Beginning with the line that includes "l'univers digital; quinzenal" and ending with the last line of the listing below, write out each line exactly, with no other output.
***
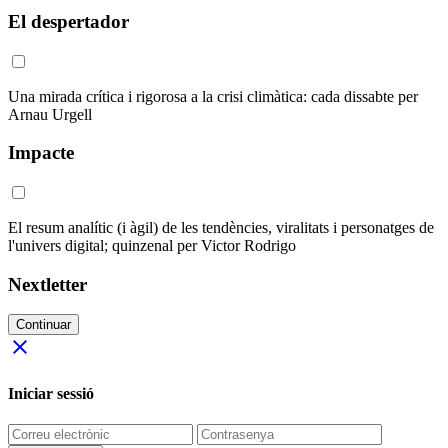
El despertador
Una mirada crítica i rigorosa a la crisi climàtica: cada dissabte per
Arnau Urgell
Impacte
El resum analític (i àgil) de les tendències, viralitats i personatges de
l'univers digital; quinzenal per Victor Rodrigo
Nextletter
Continuar
close
Iniciar sessió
***
◆ Response ◆
l'univers digital; quinzenal per Victor Rodrigo
Nextletter
Continuar
close
Iniciar sessió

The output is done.